I have to admit, that Pina Coladas used to be my least favourite drink. I haven’t always been a fan of pineapple so, although I loved coconut, the drink didn’t really do much for me. Thankfully, I got over that anti-pineapple phase and can now enjoy the awesomeness that is a Pina Colada without complaint.
Weirdly enough, pineapple isn’t the only thing in this recipe that I used to hate but now enjoy. The other? Chia seeds. The first time I had chia seeds was in vanilla chia seed pudding and initially I was a fan. But by the second serving I was so over it. Recently though, I started throwing chia seeds in my with many bowls of breakfast oatmeal to thicken them up a bit and I found that I actually liked the results.
Apart from chia seeds getting stuck in my teeth and being the most annoying thing to get out, they aren’t as bad as I remembered. I think that my issue was more with the consistency of the chia seed pudding than the chia seeds themselves. Milk and chia seeds combined results in this weird soupy, seedy thing that I struggle to get down once I start thinking about the texture.
But, for the purposes of this Pina Colada Parfait, I used a can of full fat coconut milk, which is already a lot thicker than milk or other milk substitutes. A parfait wouldn’t be a parfait without yogurt, so my goal was to achieve that same thickness, without any of the dairy. I whisked together the coconut milk, some sweetener and the chia seeds, popped it in the fridge and in the morning, I had my rich and creamy ‘yogurt’, with none of the weird soupiness of regular chia seed pudding.
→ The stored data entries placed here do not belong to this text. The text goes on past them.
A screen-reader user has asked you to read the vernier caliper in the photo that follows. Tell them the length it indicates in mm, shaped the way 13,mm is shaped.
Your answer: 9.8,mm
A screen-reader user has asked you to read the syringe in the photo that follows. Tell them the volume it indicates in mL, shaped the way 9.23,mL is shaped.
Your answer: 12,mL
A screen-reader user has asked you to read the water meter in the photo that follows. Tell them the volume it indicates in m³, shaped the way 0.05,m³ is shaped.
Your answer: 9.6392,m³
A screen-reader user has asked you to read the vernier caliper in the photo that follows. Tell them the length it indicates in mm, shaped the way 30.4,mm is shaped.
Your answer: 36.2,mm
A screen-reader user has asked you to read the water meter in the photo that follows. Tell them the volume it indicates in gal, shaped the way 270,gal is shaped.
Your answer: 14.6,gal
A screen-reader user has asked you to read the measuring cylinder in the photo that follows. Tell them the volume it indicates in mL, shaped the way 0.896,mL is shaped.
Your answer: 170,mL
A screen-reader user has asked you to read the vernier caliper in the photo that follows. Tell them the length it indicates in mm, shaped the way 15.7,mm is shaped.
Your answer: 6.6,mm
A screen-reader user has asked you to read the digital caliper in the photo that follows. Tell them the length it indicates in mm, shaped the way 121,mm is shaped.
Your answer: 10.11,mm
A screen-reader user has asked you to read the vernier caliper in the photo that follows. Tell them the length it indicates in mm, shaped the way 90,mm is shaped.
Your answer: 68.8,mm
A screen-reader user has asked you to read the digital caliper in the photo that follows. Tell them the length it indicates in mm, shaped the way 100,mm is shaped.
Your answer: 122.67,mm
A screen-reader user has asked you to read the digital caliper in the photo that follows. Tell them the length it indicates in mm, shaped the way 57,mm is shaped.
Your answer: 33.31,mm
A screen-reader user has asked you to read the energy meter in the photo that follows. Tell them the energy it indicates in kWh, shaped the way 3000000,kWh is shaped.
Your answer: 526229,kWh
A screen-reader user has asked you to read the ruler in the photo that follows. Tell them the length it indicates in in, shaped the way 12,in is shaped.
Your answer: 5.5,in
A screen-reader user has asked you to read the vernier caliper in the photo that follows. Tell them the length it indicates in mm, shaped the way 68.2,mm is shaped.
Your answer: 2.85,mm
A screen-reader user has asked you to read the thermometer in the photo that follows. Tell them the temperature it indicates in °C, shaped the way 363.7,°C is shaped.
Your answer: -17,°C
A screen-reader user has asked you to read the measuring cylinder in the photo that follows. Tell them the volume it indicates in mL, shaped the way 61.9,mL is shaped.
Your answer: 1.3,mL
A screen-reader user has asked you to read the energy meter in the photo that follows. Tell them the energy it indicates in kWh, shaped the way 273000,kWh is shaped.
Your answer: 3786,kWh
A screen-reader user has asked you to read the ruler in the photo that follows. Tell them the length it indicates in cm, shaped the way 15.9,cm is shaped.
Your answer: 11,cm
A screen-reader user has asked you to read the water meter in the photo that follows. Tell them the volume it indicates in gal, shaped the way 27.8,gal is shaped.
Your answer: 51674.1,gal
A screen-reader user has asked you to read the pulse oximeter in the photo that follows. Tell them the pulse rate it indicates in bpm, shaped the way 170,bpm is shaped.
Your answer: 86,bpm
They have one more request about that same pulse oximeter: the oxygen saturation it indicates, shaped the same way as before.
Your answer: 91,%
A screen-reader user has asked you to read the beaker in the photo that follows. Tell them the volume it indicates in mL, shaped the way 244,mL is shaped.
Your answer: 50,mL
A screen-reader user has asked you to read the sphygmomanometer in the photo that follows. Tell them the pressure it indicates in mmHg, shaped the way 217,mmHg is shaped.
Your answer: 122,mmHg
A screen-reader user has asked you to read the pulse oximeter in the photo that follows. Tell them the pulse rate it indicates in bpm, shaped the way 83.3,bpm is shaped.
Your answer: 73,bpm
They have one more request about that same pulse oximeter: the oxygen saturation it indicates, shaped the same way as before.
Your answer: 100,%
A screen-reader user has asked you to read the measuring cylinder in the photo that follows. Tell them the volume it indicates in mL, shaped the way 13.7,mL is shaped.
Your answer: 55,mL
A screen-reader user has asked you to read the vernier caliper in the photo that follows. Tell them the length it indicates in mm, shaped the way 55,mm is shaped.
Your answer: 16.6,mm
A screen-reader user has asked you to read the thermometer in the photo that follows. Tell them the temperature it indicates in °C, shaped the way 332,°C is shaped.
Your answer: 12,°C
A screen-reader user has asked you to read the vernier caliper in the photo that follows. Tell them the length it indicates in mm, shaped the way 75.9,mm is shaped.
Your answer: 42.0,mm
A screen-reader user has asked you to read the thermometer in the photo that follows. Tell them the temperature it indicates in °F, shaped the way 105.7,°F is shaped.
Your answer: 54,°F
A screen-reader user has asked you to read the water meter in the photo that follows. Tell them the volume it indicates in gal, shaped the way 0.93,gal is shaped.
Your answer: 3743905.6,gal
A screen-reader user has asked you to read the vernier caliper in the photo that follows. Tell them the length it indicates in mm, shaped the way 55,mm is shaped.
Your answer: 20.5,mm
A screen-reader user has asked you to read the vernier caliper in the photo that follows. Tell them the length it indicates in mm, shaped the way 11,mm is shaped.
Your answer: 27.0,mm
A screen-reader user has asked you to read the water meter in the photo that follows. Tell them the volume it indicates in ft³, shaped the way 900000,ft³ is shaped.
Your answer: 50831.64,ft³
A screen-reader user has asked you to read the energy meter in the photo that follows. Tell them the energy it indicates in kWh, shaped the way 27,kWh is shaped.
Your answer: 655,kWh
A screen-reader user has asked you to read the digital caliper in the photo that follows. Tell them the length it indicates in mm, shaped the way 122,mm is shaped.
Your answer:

From there, assembling these Pina Colada Parfaits was pretty simple. I whipped up a batch of Coconut Almond Granola, chopped some fresh pineapple and got to layering. The result was rich and creamy from the coconut milk ‘yogurt’, tangy and sweet from the pineapple, with a weirdly satisfying crunch from the granola. Definitely a great way to start any morning or end any meal.
- 1 can full fat coconut milk
- 2½ tbsp chia seeds
- 2 tbsp liquid sweetener of choice
- ½ - 1 cup pineapple chunks
- ½ cup granola (I used my Coconut Almond Granola)**
- unsweetened shredded coconut for topping
- Whisk together coconut milk, chia seeds and sweetener in a bowl, until none of the lumps from the coconut milk remain
- Cover and refrigerate overnight or for at least 3 hours until it sets
- Prepare granola if making your own
- Once the coconut milk 'yogurt' is set, layer the yogurt, pineapple and granola into a glass, starting with the yogurt.
- Top with more pineapple and shredded coconut and enjoy immediately or refrigerate for later
What about you?
Are you a fan of chia seed pudding? Do you like pineapple? What about Pina Coladas?